### Task item
Only the lines below starting at the one that contains "4.3 Colour Communicates Brand Image" and ending at the one that contains "Colour helps in" are to be reproduced, exactly and with both ends kept.

Page-level text extractions
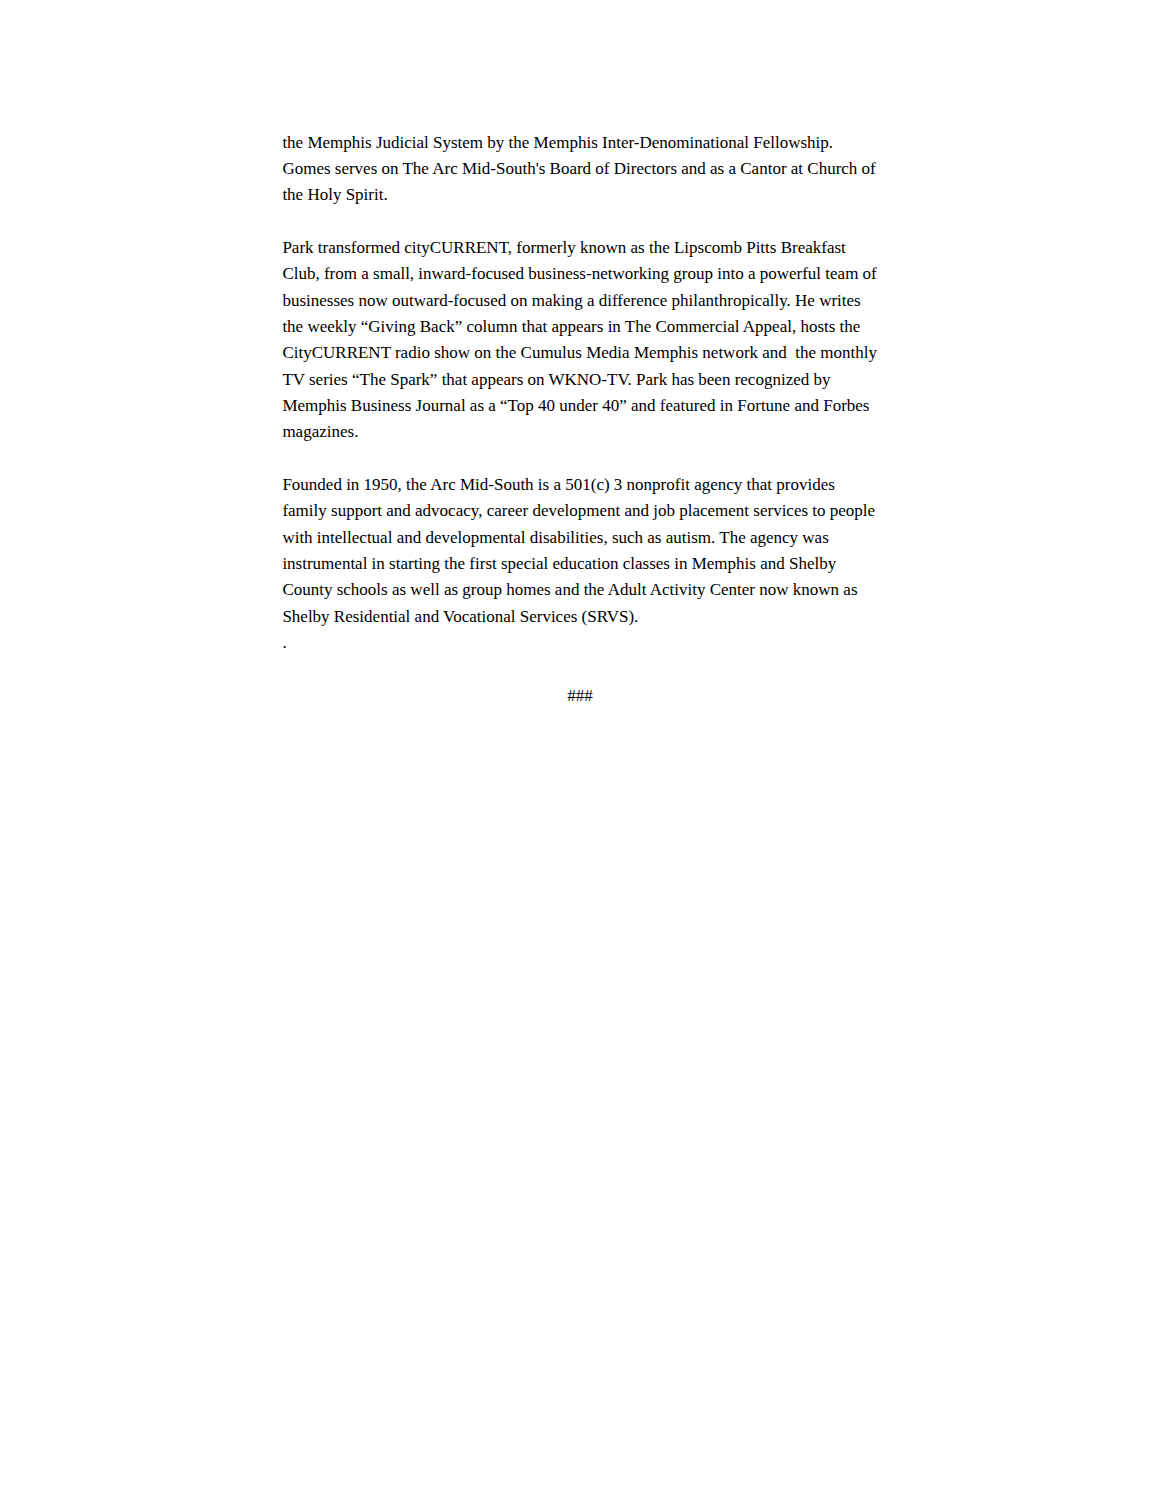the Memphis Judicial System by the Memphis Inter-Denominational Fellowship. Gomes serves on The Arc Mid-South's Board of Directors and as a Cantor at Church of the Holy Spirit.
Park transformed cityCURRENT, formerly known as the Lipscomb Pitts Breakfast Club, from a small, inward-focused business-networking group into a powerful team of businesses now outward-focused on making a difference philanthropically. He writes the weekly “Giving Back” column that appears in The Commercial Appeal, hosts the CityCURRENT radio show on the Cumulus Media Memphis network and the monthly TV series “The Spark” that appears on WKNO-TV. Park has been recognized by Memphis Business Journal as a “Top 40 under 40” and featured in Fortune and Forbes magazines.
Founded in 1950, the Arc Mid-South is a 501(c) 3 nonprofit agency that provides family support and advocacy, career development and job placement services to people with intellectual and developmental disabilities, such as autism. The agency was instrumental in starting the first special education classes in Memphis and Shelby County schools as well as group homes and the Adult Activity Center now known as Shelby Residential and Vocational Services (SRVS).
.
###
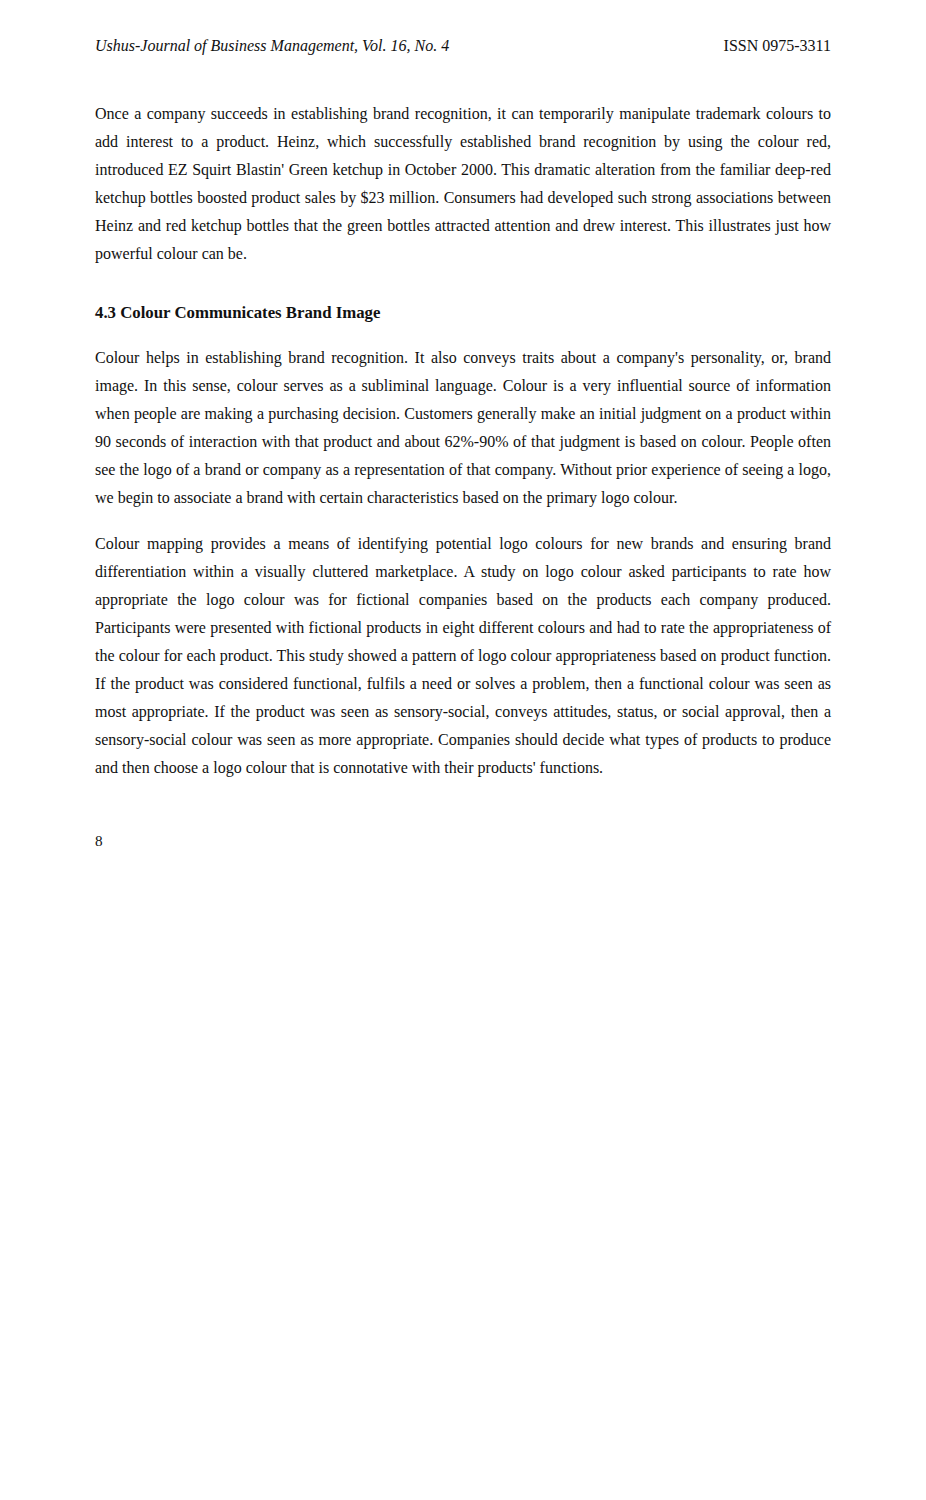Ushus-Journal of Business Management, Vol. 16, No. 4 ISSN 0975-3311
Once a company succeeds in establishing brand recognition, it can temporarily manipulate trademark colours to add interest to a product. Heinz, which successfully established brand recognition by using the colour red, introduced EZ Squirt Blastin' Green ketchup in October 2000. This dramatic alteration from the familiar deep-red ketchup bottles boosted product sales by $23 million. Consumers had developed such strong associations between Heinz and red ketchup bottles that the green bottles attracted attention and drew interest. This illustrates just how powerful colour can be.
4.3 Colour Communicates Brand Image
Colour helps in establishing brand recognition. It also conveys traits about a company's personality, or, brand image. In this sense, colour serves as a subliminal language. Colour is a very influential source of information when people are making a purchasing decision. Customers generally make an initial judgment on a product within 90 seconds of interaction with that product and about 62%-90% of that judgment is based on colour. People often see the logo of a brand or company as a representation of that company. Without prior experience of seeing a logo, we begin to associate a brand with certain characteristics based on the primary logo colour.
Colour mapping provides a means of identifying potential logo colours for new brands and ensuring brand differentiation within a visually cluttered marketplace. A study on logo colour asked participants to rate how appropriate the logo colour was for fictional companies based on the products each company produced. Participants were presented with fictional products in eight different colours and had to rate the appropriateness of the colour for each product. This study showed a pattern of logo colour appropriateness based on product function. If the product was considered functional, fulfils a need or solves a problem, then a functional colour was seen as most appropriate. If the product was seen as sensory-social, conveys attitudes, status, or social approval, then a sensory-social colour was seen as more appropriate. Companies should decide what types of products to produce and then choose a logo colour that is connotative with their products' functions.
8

### Answer to the exercise
4.3 Colour Communicates Brand Image
Colour helps in establishing brand recognition. It also conveys traits about a company's personality, or, brand image. In this sense, colour serves as a subliminal language. Colour is a very influential source of information when people are making a purchasing decision. Customers generally make an initial judgment on a product within 90 seconds of interaction with that product and about 62%-90% of that judgment is based on colour. People often see the logo of a brand or company as a representation of that company. Without prior experience of seeing a logo, we begin to associate a brand with certain characteristics based on the primary logo colour.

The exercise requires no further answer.